Part 2: Cooking the Philly Cheesesteak Toppings

  1. Sauté Vegetables: While the crust is par-baking, heat 1 tablespoon of olive oil in a large skillet or cast-iron pan over medium-high heat. Add the sliced onions and bell peppers. Sauté for 5-7 minutes until they are softened and the onions are translucent and lightly caramelized. Add the sliced mushrooms and cook for another 4-5 minutes until they have released their moisture and started to brown. Add the minced garlic and cook for one more minute until fragrant. Season with salt and pepper. Remove the vegetables from the skillet and set them aside.
  2. Sear the Steak: In the same skillet, add the remaining 1 tablespoon of olive oil and turn the heat up to high. Add the thinly sliced steak in a single layer (you may need to do this in two batches to avoid overcrowding the pan). Sear the steak for 1-2 minutes per side until it’s just browned. You don’t want to cook it all the way through, as it will finish cooking in the oven. Overcrowding will steam the meat instead of searing it, so be patient.
  3. Combine and Flavor: Return the cooked vegetables to the skillet with the seared steak. Add the Worcestershire sauce and stir everything together to combine. Cook for 1-2 minutes to let the flavors meld. Remove from the heat and set aside.

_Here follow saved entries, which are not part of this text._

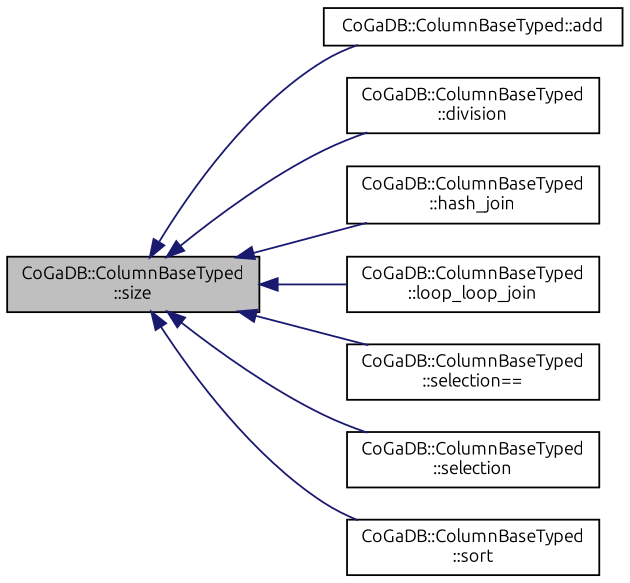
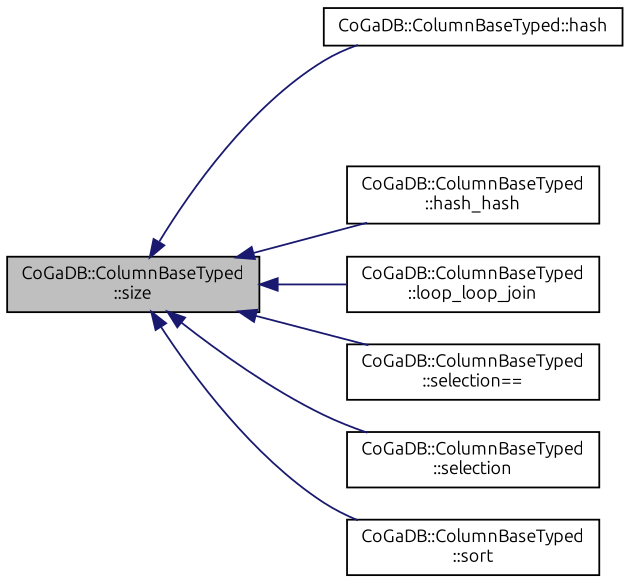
  digraph {
    fontname=Ubuntu
    rankdir=LR
    node [color=black fillcolor=white fontname=Ubuntu fontsize=10 shape=record style=filled]
    edge [color=midnightblue dir=back fontname=Ubuntu fontsize=10 labelfontname=Helvetica labelfontsize=10 style=solid]
    n1 [fillcolor=grey75 fontcolor=black height=0.2 label="CoGaDB::ColumnBaseTyped\l::size" width=0.4]
-   n2 [height=0.2 label="CoGaDB::ColumnBaseTyped::add" width=0.4]
-   n3 [height=0.2 label="CoGaDB::ColumnBaseTyped\l::division" width=0.4]
-   n4 [height=0.2 label="CoGaDB::ColumnBaseTyped\l::hash_join" width=0.4]
+   n2 [height=0.2 label="CoGaDB::ColumnBaseTyped::hash" width=0.4]
+   n4 [height=0.2 label="CoGaDB::ColumnBaseTyped\l::hash_hash" width=0.4]
    n5 [height=0.2 label="CoGaDB::ColumnBaseTyped\l::loop_loop_join" width=0.4]
    n6 [height=0.2 label="CoGaDB::ColumnBaseTyped\l::selection==" width=0.4]
    n7 [height=0.2 label="CoGaDB::ColumnBaseTyped\l::selection" width=0.4]
    n8 [height=0.2 label="CoGaDB::ColumnBaseTyped\l::sort" width=0.4]
    n1 -> n2
-   n1 -> n3
    n1 -> n4
    n1 -> n5
    n1 -> n6
    n1 -> n7
    n1 -> n8
  }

Part 3: Assembling and Final Bake

  1. Prepare the Base: Remove the par-baked crust from the oven. Leave the oven on. Using an offset spatula or the back of a spoon, spread the softened cream cheese evenly over the surface of the crust, leaving the crimped edge bare. This creamy layer acts as a delicious, tangy sauce.
  2. Add the Toppings: Spoon the steak, pepper, onion, and mushroom mixture evenly over the cream cheese base. Distribute it well so every slice gets a generous amount of filling.
  3. Cover with Cheese: Arrange the slices of provolone cheese over the top of the steak mixture, overlapping them slightly to ensure full coverage. If using shredded provolone, sprinkle it evenly over the top.
  4. Final Bake: Carefully transfer the assembled pizza back into the 400°F (200°C) oven. Bake for another 10-15 minutes, or until the cheese is completely melted, bubbly, and starting to get golden brown spots.
  5. Rest and Serve: Remove the pizza from the oven and let it rest on a cutting board for at least 5 minutes. This allows the cheese to set and makes for cleaner slices. Sprinkle with red pepper flakes if desired, slice, and serve immediately.